_Activities_:
[1] In the Zaibatsu cable, what does it say was notorious about the Zaibatsu?
[2] Copy word for word the part of the Zaibatsu cable that begins at the words "3. In regard" and stops after "attendant expansionist effects.".

_Selected passage_:
○ ○ ○
Our 1845  re Zaibatsu.
Reference D.2116  and 468  from Dominions Office.
1. The following comments represent Departmental view on above cables. Please inform us if you decide to forward any comments direct to the Secretary of State for Dominion Affairs as we shall be anxious to keep New Zealand informed to our views on the United Kingdom cables.
2. We are opposed to the Zaibatsu not merely because they were economic buttresses for Japan's military strength but also because a Government over influenced by these powerful industrial organisations never to any marked extent concerned itself with the welfare of the Japanese people as a whole. We desire to see in Japan a system of government whose primary concern is to organise the economic and social life in such a way that the welfare of the mass of the people is ensured. We would view with some trepidation granting equal access to the raw materials and markets to a government dependent to a large extent on the support of a group of highly powerful companies such as the Zaibatsu are. The existence of the Zaibatsu in their present form is incompatible with a welfare economy and invites the consequent danger that productive activity will be directed towards a militaristic revival or at least to providing the heavy industrial basis for such a revival.
3. In regard to the summary of the actual study  (the full text of which we have not yet received) we wish to make the following observations- (a) Reference paragraph 2 (a) we are in agreement that the existence of the Zaibatsu facilitated the rapid development of the Japanese economy especially the strategic industries.
(b) Reference to paragraph 2 (b) we also agree that the Zaibatsu could play a prominent part in rebuilding Japan's strategic industries in the event of the re-establishment of a strong militarist government and that their immediate existence will at all times induce the restoration of a distorted economy aimed at maximising profit opportunities in the heavy industries with attendant expansionist effects.
(c) In regard to paragraph 2 (C) it is possible that the Zaibatsu did not realise that they could not profit ultimately from a policy favouring military aggression. Nevertheless their very existence was a hindrance to the development of a policy of social reform in the 20's and early 30's. Their control over political parties was notorious and was a substantial factor in obstructing the development of any real progressive or working class movement.
At the same time the very concentration of power and centralisation of control characteristic of their organisations made them a facile weapon in the hands of the militarists when the latter assumed more complete control over the government.
○ ○ ○
_Dataset excerpt_:
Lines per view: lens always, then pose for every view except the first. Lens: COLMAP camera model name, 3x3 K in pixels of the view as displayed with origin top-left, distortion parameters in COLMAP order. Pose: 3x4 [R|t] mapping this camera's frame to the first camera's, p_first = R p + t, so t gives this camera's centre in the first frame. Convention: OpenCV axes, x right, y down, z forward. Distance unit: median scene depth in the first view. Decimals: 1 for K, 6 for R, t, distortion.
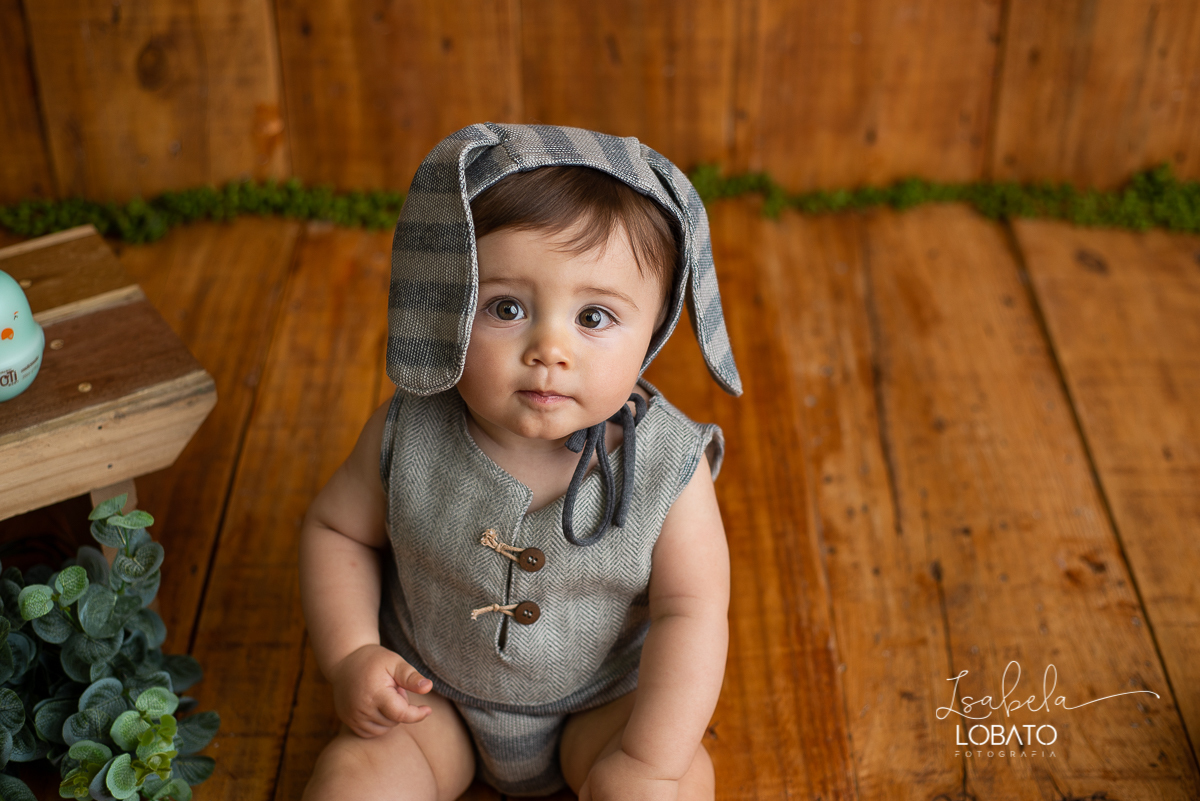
lens RADIAL K [[1860.7, 0, 614.6], [0, 1860.7, 402.0], [0, 0, 1]] dist [-0.009938, -0.024430]
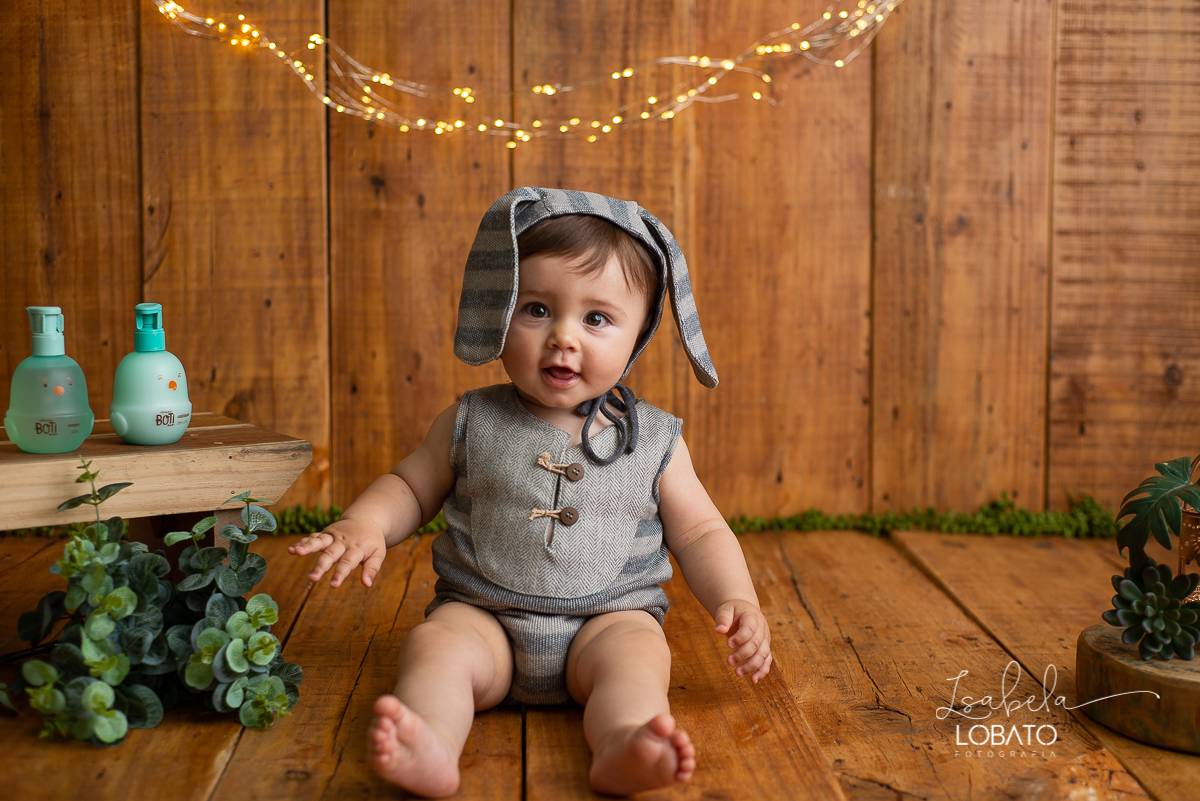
○ ○ ○
_Exercise results_:
[1] Their control over political parties was notorious.

[2]
3. In regard to the summary of the actual study  (the full text of which we have not yet received) we wish to make the following observations- (a) Reference paragraph 2 (a) we are in agreement that the existence of the Zaibatsu facilitated the rapid development of the Japanese economy especially the strategic industries.
(b) Reference to paragraph 2 (b) we also agree that the Zaibatsu could play a prominent part in rebuilding Japan's strategic industries in the event of the re-establishment of a strong militarist government and that their immediate existence will at all times induce the restoration of a distorted economy aimed at maximising profit opportunities in the heavy industries with attendant expansionist effects.